• _AIM OF THE EXERCISE_: In the article on visualizing audio data below, which two tools are named for visualizing audio?

• _EXTRACT TO READ_:
+++

Table of Contents

Visualizing Audio Data

An average person generates 2.5 quintillion bytes of data every day, according to Social Media Today. A quintillion has 18 zeros in it. Massive numbers, right? Nowadays, almost everybody has a smartphone in their pockets, enabling the production of more and more data in the form of photos, videos, texts, and other geotracking data. Over the last few years, audio has also become part of the enormous amount of generated data because of the vast adoption of voice assistance devices, VoLTE (Voice over LTE) capabilities, and voice messaging capability becoming ubiquitous.

We see the same trend even in commercial scenarios where connected devices generate large amounts of data, including audio data, at an increasing rate. With the application of data science, this data could reveal previously unidentified insights and can also be used for the following tasks:

  1. Speech processing and recognition
  2. Audio fingerprinting
  3. Speech access control
  4. Conversational AI
  5. Audio classification
  6. Audio segmentation
  7. Audio similarity
  8. Music recommendation
  9. Audio tagging
  10. Audio source separation

These use cases are some of the more widely used ones in the industry. Audio data can also be used for many more tasks and be customized based on the requirements.

For any data science project, exploratory data analysis (EDA) is the first step after data acquisition. In an EDA, we try to understand data using sample exploration, basic statistics, and visualization.

The visualization part is comparatively easy for tabular and visual data. We can use a histogram, scatter plots, distribution plots, and other formats to plot images for visual and tabular data. On the other hand, visualization of audio data is not as natural to the human mind, and in this article, we discuss ways to visualize audio data. First things first, let us begin by understanding audio data better.

What is Sound/Audio?

Let us assume there is an air-filled balloon, and you puncture it with a pin. You hear the sound of the balloon bursting. What happened behind the scenes is this – when you punctured the balloon filled with high pressure air particles, the air particles rushed out and hit other nearby particles, and these particles hit other particles, causing a wave of air particles to bounce into one another. This created what is called a sound wave. Sound waves travel through a medium (usually air), and when they hit the eardrum, our mind interprets this as the sound of a balloon bursting.

To create sound, we need an object that can cause vibrations in its environment, pushing air particles and creating soundwaves, and a medium through which these waves can pass. In simple words, the sound is produced by the vibration of air particles due to pressure created by the object.

Visualizing Audio data

Now that we understand what audio is, visualization of audio data would make more sense. There are two tools to help us visualize audio, namely oscillogram and spectrogram.

Oscillogram and spectrogram are derived from the two fundamental components of sound, which are Amplitude and Frequency. Amplitude and frequency are vast subjects that cannot be covered here; however, if you wish to know more, you can refer to this beautifully written article on the components of sound.

+++

• _DATASET CONTENT_:
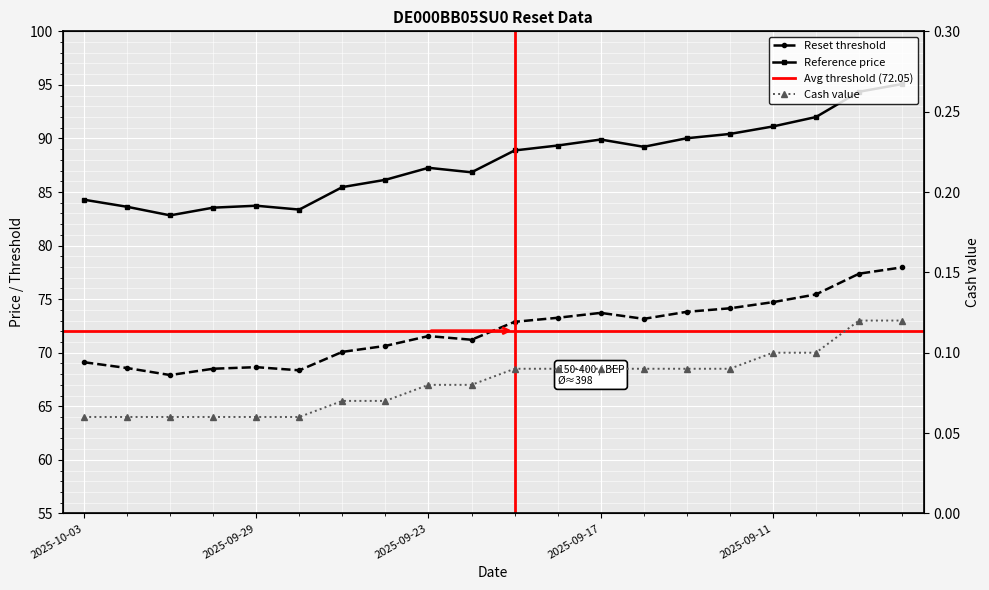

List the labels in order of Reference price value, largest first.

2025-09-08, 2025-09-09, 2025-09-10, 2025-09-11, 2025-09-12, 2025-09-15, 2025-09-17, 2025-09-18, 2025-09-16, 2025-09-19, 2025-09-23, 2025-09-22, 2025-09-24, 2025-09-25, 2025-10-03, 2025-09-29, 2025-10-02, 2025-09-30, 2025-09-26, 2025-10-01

+++

• _ANSWER BOX_: Oscillogram and spectrogram.